- _Exercise goal_:
Identify every line in the rows below that contains the word "không", and copy each of those lines.

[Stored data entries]
════════════════
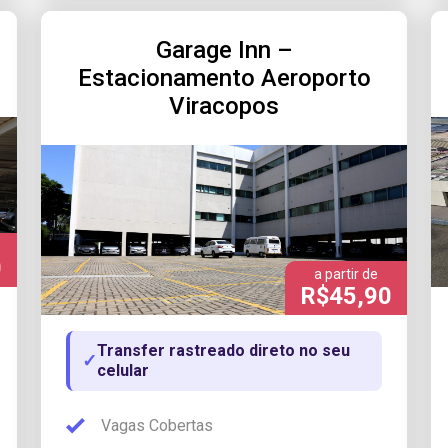
Garage Inn –
Estacionamento Aeroporto
Viracopos
0
a partir de
R$45,90
Transfer rastreado direto no seu
✓
celular
Vagas Cobertas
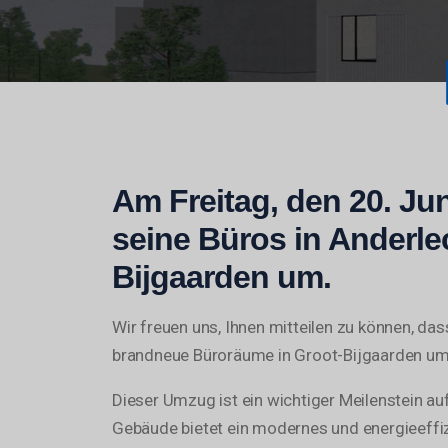
Am Freitag, den 20. Jun
seine Büros in Anderle
Bijgaarden um.
Wir freuen uns, Ihnen mitteilen zu können, das
brandneue Büroräume in Groot-Bijgaarden um
Dieser Umzug ist ein wichtiger Meilenstein 
Gebäude bietet ein modernes und energieeffiz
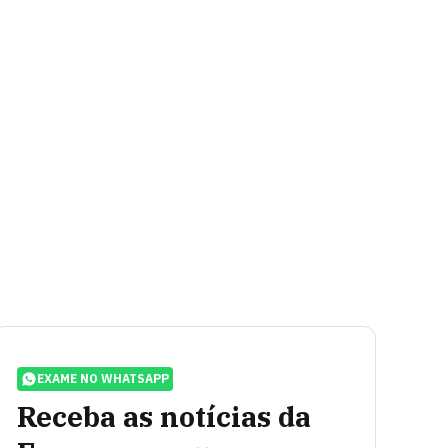
EXAME NO WHATSAPP
Receba as notícias da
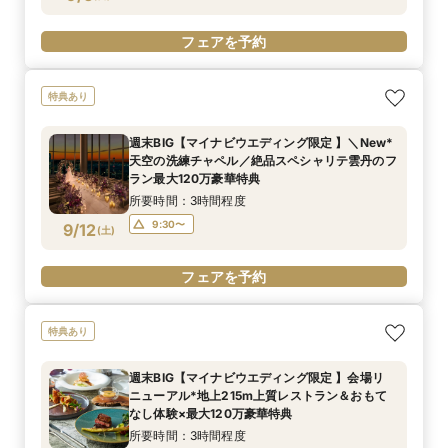
フェアを予約
特典あり
週末BIG【マイナビウエディング限定 】＼New*
天空の洗練チャペル／絶品スペシャリテ雲丹のフ
ラン最大120万豪華特典
所要時間：3時間程度
9:30〜
9/12
(
土
)
フェアを予約
特典あり
週末BIG【マイナビウエディング限定 】会場リ
ニューアル*地上215m上質レストラン＆おもて
なし体験×最大120万豪華特典
所要時間：3時間程度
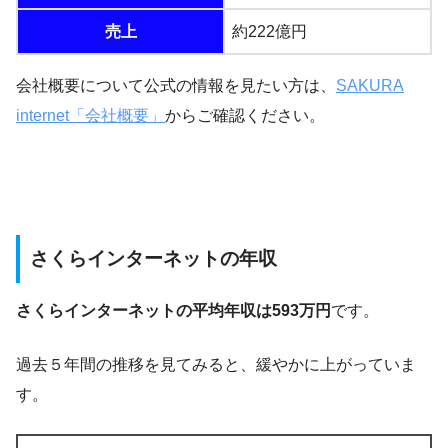
売上
約222億円
会社概要について公式の情報を見たい方は、
SAKURA
internet「会社概要」
からご確認ください。
さくらインターネットの年収
さくらインターネットの平均年収は593万円
です。
過去５年間の推移を見てみると、緩やかに上がっていま
す。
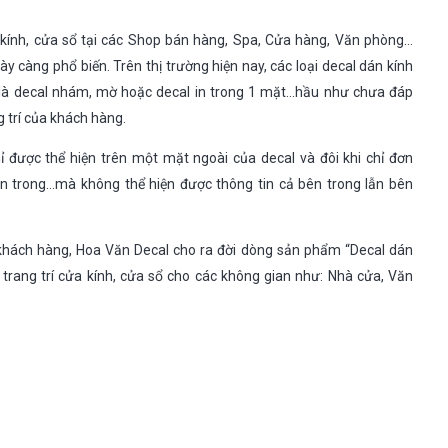
 kính, cửa sổ tại các Shop bán hàng, Spa, Cửa hàng, Văn phòng…
ày càng phổ biến. Trên thị trường hiện nay, các loại decal dán kính
là decal nhám, mờ hoặc decal in trong 1 mặt…hầu như chưa đáp
 trí của khách hàng.
ỉ được thể hiện trên một mặt ngoài của decal và đôi khi chỉ đơn
n trong…mà không thể hiện được thông tin cả bên trong lẫn bên
hách hàng, Hoa Văn Decal cho ra đời dòng sản phẩm “Decal dán
 trang trí cửa kính, cửa sổ cho các không gian như: Nhà cửa, Văn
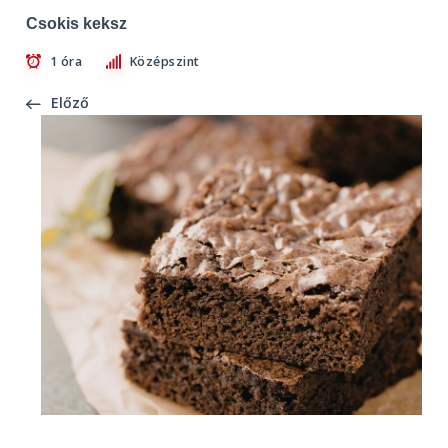
Csokis keksz
1 óra
Középszint
Előző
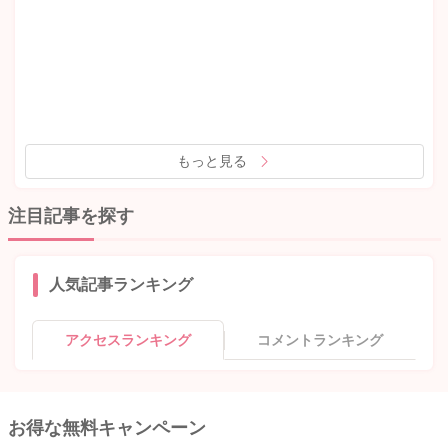
もっと見る
注目記事を探す
人気記事ランキング
アクセスランキング
コメントランキング
お得な無料キャンペーン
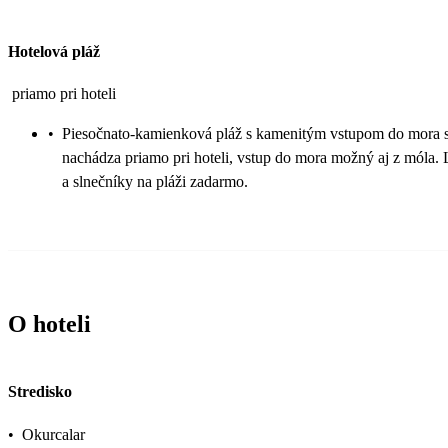
Hotelová pláž
priamo pri hoteli
•
Piesočnato-kamienková pláž s kamenitým vstupom do mora 
nachádza priamo pri hoteli, vstup do mora možný aj z móla.
a slnečníky na pláži zadarmo.
O hoteli
Stredisko
•
Okurcalar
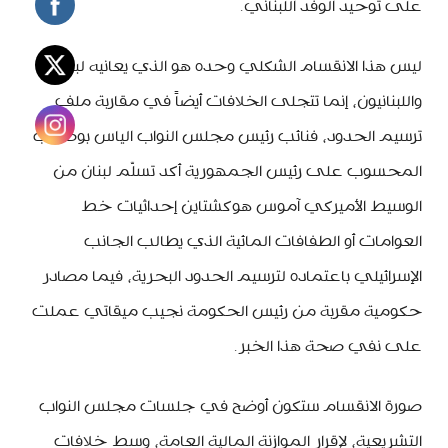
على توحيد الوفد اللبناني.
ليس هذا الانقسام الشكلي وحده هو الذي يعانيه لبنان
واللبنانيون، إنما تتجلى الخلافات أيضاً في مقاربة ملف
ترسيم الحدود، فنائب رئيس مجلس النواب الياس بوصعب
المحسوب على رئيس الجمهورية أكد تسلّم لبنان من
الوسيط الأميركي آموس هوكشتاين إحداثيات خط
العوامات أو الطفافات المائية الذي يطالب الجانب
الإسرائيلي باعتماده لترسيم الحدود البحرية، فيما مصادر
حكومية مقربة من رئيس الحكومة نجيب ميقاتي عملت
على نفي صحة هذا الخبر.
صورة الانقسام ستكون أوضح في جلسات مجلس النواب
التشريعية، لإقرار الموازنة المالية العامة، وسط خلافات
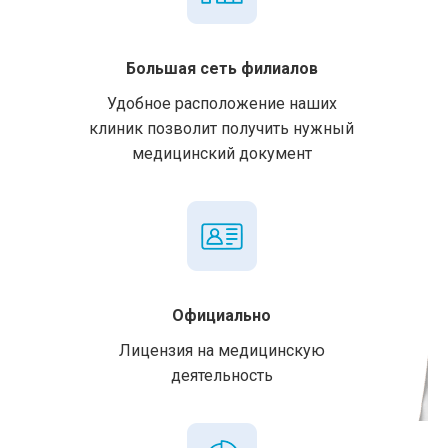
Большая сеть филиалов
Удобное расположение наших
клиник позволит получить нужный
медицинский документ
Официально
Лицензия на медицинскую
деятельность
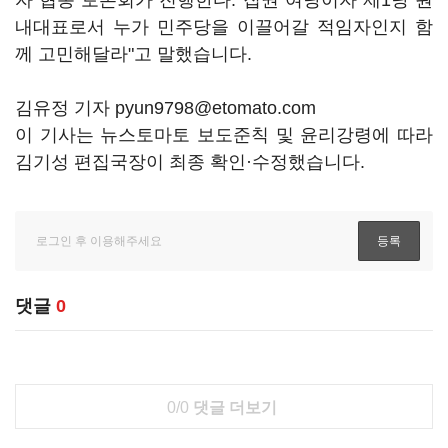
자 협동 토론회가 진행한다. 집권 여당이자 제1당 원
내대표로서 누가 민주당을 이끌어갈 적임자인지 함
께 고민해달라"고 말했습니다.
김유정 기자 pyun9798@etomato.com
이 기사는 뉴스토마토 보도준칙 및 윤리강령에 따라
김기성 편집국장이 최종 확인·수정했습니다.
댓글
0
0/0
댓글 더보기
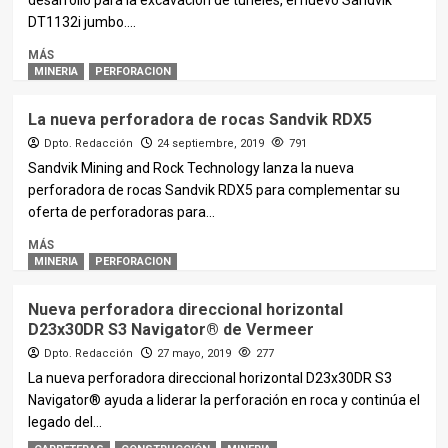
desarrollo para la excavación de túneles, el nuevo Sandvik
DT1132i jumbo....
MÁS
MINERIA
PERFORACION
La nueva perforadora de rocas Sandvik RDX5
Dpto. Redacción
24 septiembre, 2019
791
Sandvik Mining and Rock Technology lanza la nueva
perforadora de rocas Sandvik RDX5 para complementar su
oferta de perforadoras para...
MÁS
MINERIA
PERFORACION
Nueva perforadora direccional horizontal
D23x30DR S3 Navigator® de Vermeer
Dpto. Redacción
27 mayo, 2019
277
La nueva perforadora direccional horizontal D23x30DR S3
Navigator® ayuda a liderar la perforación en roca y continúa el
legado del...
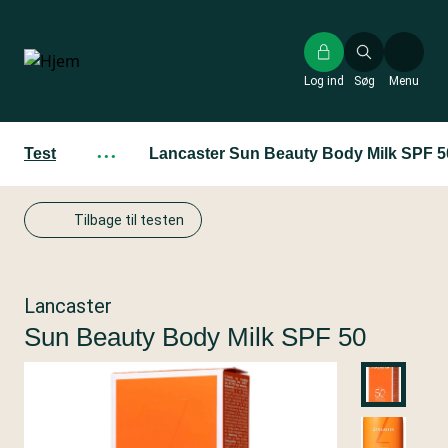
Gå
til
hovedindhold
Log ind
Søg
Menu
Test
···
Lancaster Sun Beauty Body Milk SPF 5
Tilbage til testen
Lancaster
Sun Beauty Body Milk SPF 50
════════════════
- _Answer space_:
n trong…mà không thể hiện được thông tin cả bên trong lẫn bên
 trang trí cửa kính, cửa sổ cho các không gian như: Nhà cửa, Văn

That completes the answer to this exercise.